One of the modern aspects of this game was loading screens used to show a briefing of the objective ahead, allowing those rocking high-end machines to have a seamless transition from mission to mission.
While the story was good with a lot of action-packed and standout moments (Nuke explosion and AC 130 mission spring to mind), it’s the online multiplayer that got players hooked. At least 16 maps and 13 game modes offering excellent replayability. You just couldn’t stop playing, game after game, the fun was there, each time trying to beat your previous score.
The game was so loved by players that Activision has been attempting to rediscover that winning formula, to varying degrees of success, ever since.
Company of Heroes
Released: September 12, 2006 | Developer: Relic Entertainment | Shop: Company of Heroes at Amazon
Company of Heroes was one of the first World War II real-time strategy games to get wide recognition thanks to its detailed physics which actively transformed the battlefield from a somewhat war-torn city to a completely devastated zone without a single standing building. My favourite part consisted of calling a bunch of self-propelled artillery pieces and ordering them to fire all at the same time before watching hell rain on the enemies from above.
Unlike many RTS titles, this one is based around capturing strategic resource points which are then used to make more units that get sent to reinforce and help the existing troops in capturing more points, and so on, until reaching the enemy base and destroying it. This meant that, first, resources are infinite so there is always a way to come back from a losing situation given enough time, and second, though hard to pull off, focusing on one resource type – fuel for example – can lock enemies from creating armoured vehicles, thus weakening their firepower.
The campaign is well-designed, structured as if it was a real WW2 operation with multiple primary and secondary objectives. However, it’s in online multiplayer that this game’s mechanics truly shine. Instead of the usual unit spam, COH values each one, allowing them to heal/reinforce back to new condition, while becoming more deadly thanks to gained battle experience. Strategy is obviously very important; mining a bridge or destroying it to force enemies into a chokepoint before sending in a V1 rocket can be devastating. My only complaint would be that vehicle path finding wasn’t great.

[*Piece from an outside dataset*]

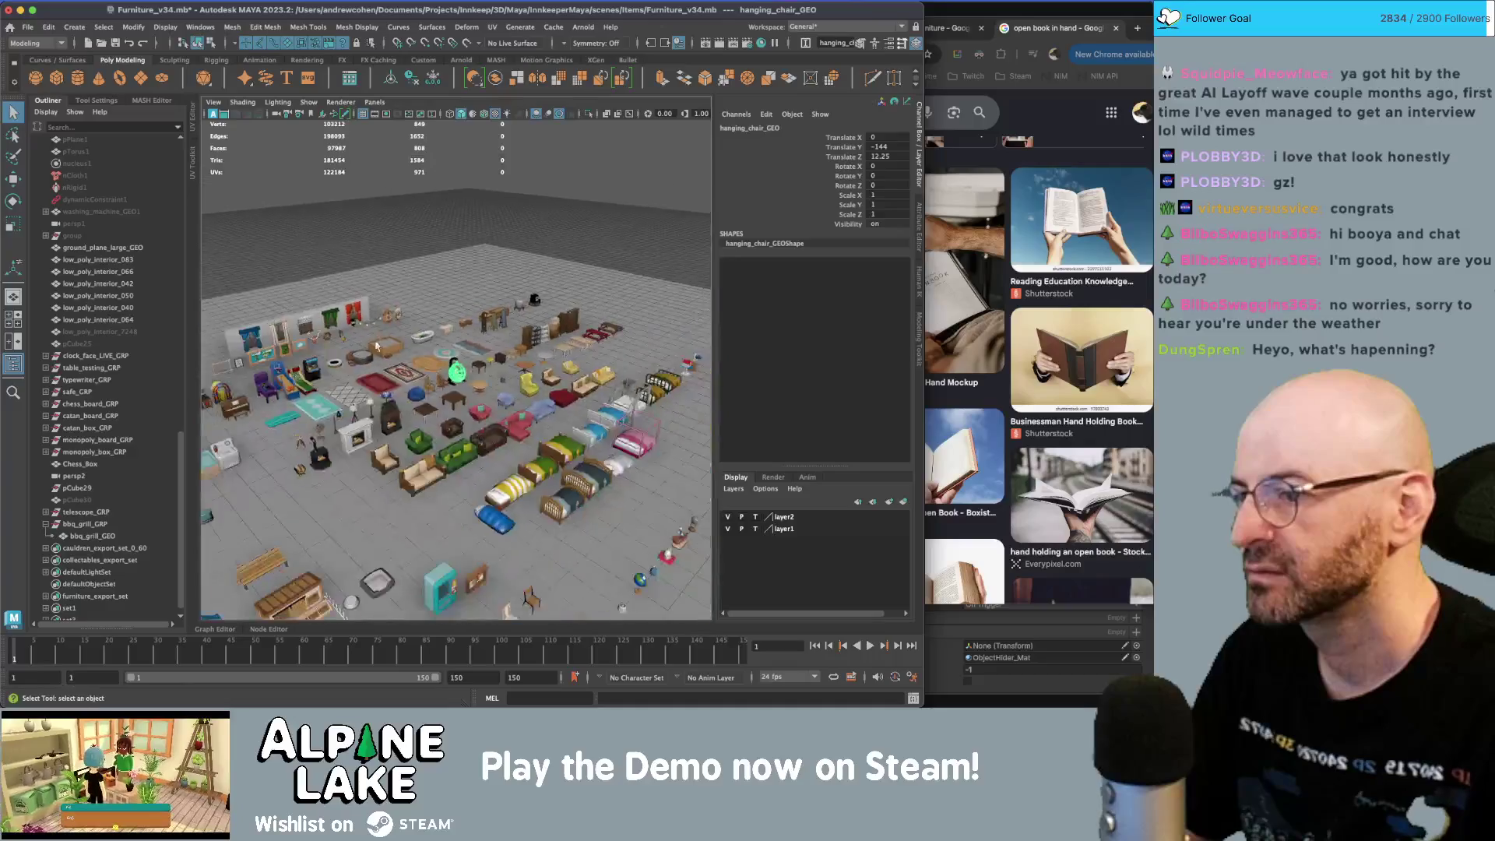
pyautogui.click(454, 441)
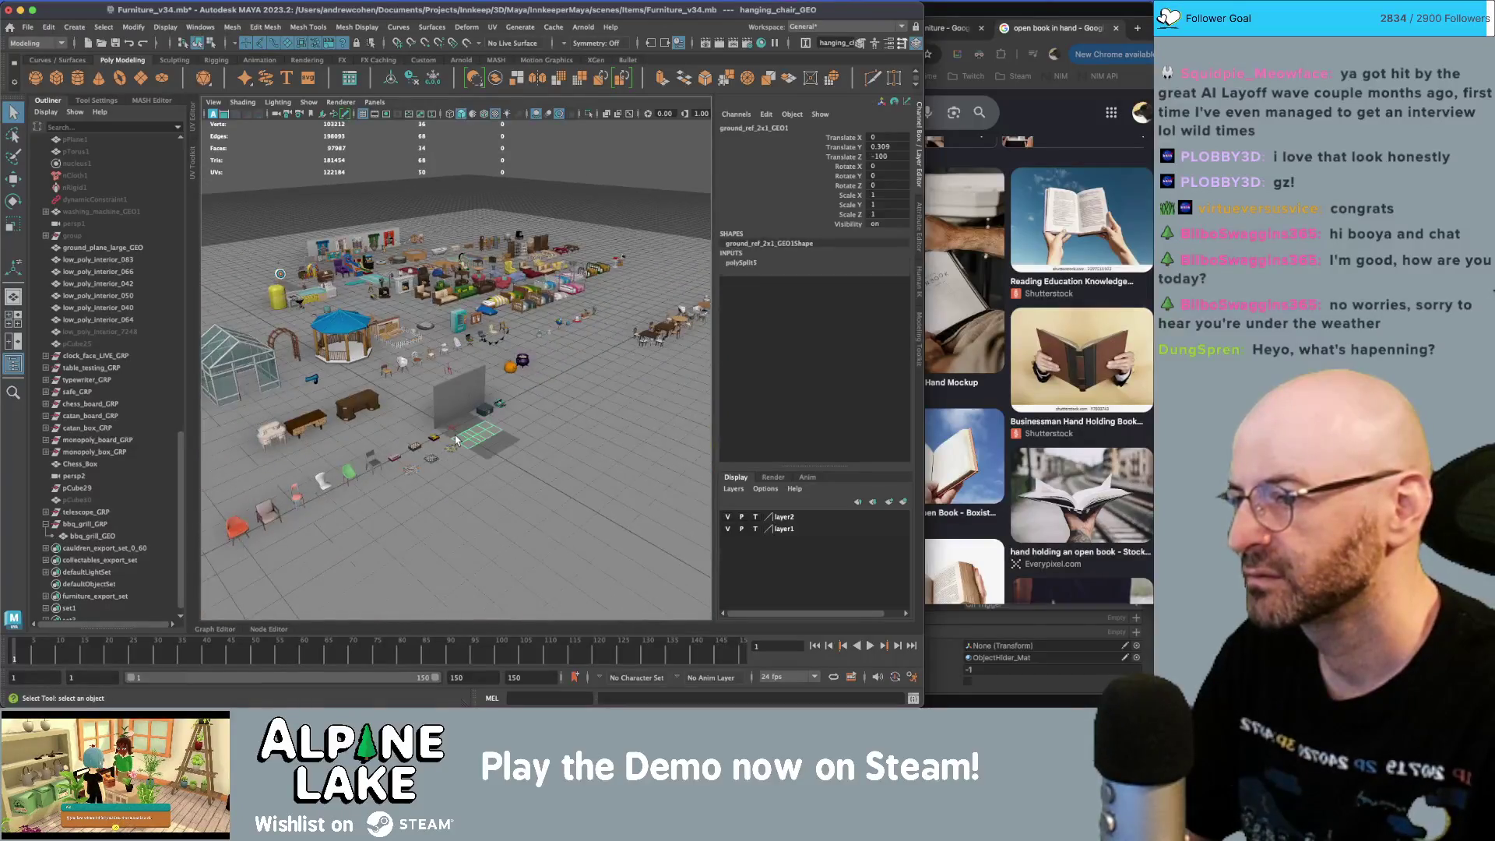
pyautogui.press('f')
pyautogui.click(331, 356)
pyautogui.press('f')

From this 2000s game list, Company of Heroes is probably the game that has stood the test of time, with graphics, physics, and gameplay still holding well. As for the series, it is alive and kicking with the third opus released just a couple of weeks ago.
Ten picks are clearly insufficient to contain the number of excellent games released in the 2000s. I can feel the rage building among die-hard fans lamenting certain omissions, but remember, this is all personal experience. There were many more popular games during that memorable decade, including some major award winners, yet the above 10 resonate with me.
Nonetheless, this was a tough list to compile, and I’d be remiss not to include a few honourable mentions. Batman: Arkham Asylum, Halo, Dead Space, Half Life 2, Prince of Persia: The Sands of Time, Hitman: Blood Money, Warhammer 40,000: Dawn of War, and Resident Evil 4 all deserve a mention. And hey, if you weren’t absolutely loving Guitar Hero in 2005, you missed out big time.